In 2010, I caught the steampunk bug and out popped an idea. With concept art from my friend Matt Haley, comic artist and film director, the main character came alive. Her name is Josephine Winterdove, and she’s a pip.
Much lighter in tone than most of my writing, Josephine’s stories are a breath of fresh air. I’ve started a series of them in which she stars and plan, one day, to write more. She is the kind of woman who demands special attention, and I intend to give it to her.
This anthology has been two years in the making, and so it’s with much relief and joy that I am able to say that it’s FINALLY HERE!
The titles of Josephine’s stories are ripe with alliteration, and I had originally planned to write a story for each letter of the alphabet. This one is the letter E, so we’re not starting at the beginning, but “that” as Josephine would say “would be boring.”
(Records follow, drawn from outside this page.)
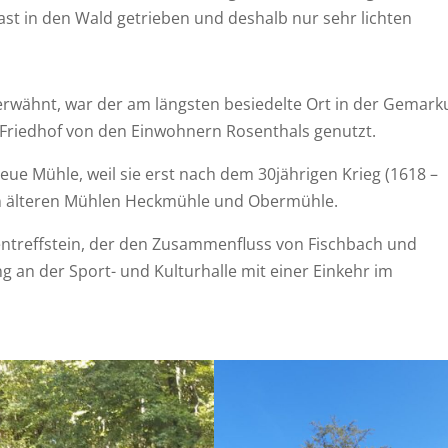
st in den Wald getrieben und deshalb nur sehr lichten
 erwähnt, war der am längsten besiedelte Ort in der Gemar
 Friedhof von den Einwohnern Rosenthals genutzt.
eue Mühle, weil sie erst nach dem 30jährigen Krieg (1618 –
en älteren Mühlen Heckmühle und Obermühle.
treffstein, der den Zusammenfluss von Fischbach und
 an der Sport- und Kulturhalle mit einer Einkehr im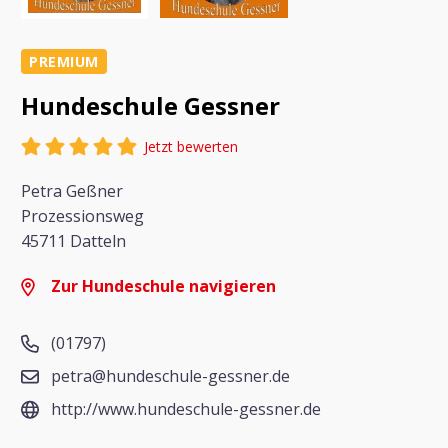
PREMIUM
Hundeschule Gessner
Jetzt bewerten
Petra Geßner
Prozessionsweg
45711 Datteln
Zur Hundeschule navigieren
(01797)
petra@hundeschule-gessner.de
http://www.hundeschule-gessner.de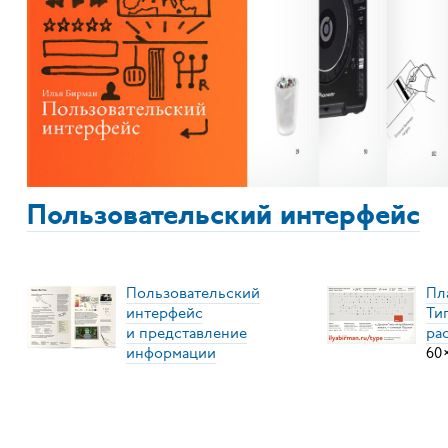
Пользовательский интерфейс
Пользовательский
Пл
интерфейс
Ти
и представление
ра
информации
60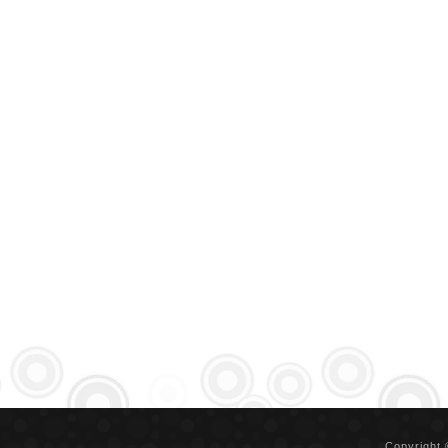
Copyright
I researched the elements of this story, and this kind of eruption really did happen back in the “good” ol’ days. It must have been quite horrible, though Josephine takes it in stride.
Miss Josephine Winterdove gazed down at Ernesto Aperador in his coffin. He looked peaceful, and that did nothing to assuage her wish that he burn in Hell. She dabbed her handkerchief at the corner of her eye, as did several of the women in the church. Señor Aperador had left behind many broken hearts, including Josephine’s.
Unlike the others, she hadn’t craved his romantic attentions. Rather, she coveted the cravat pin positioned in the middle of his chest. It broke her heart that the powerful carnelian cameo would be buried with him, despite her unrequited efforts to purchase it.
She couldn’t stand by the coffin for long, or she would draw attention, but she had to find out how the cameo was attached. Already, she had spotted a strange joint on the base of the pin. She assumed it was connected to a tripwire. Leave it to ol’ Ernesto to booby trap it, out of spite. He had to have known she would make an attempt.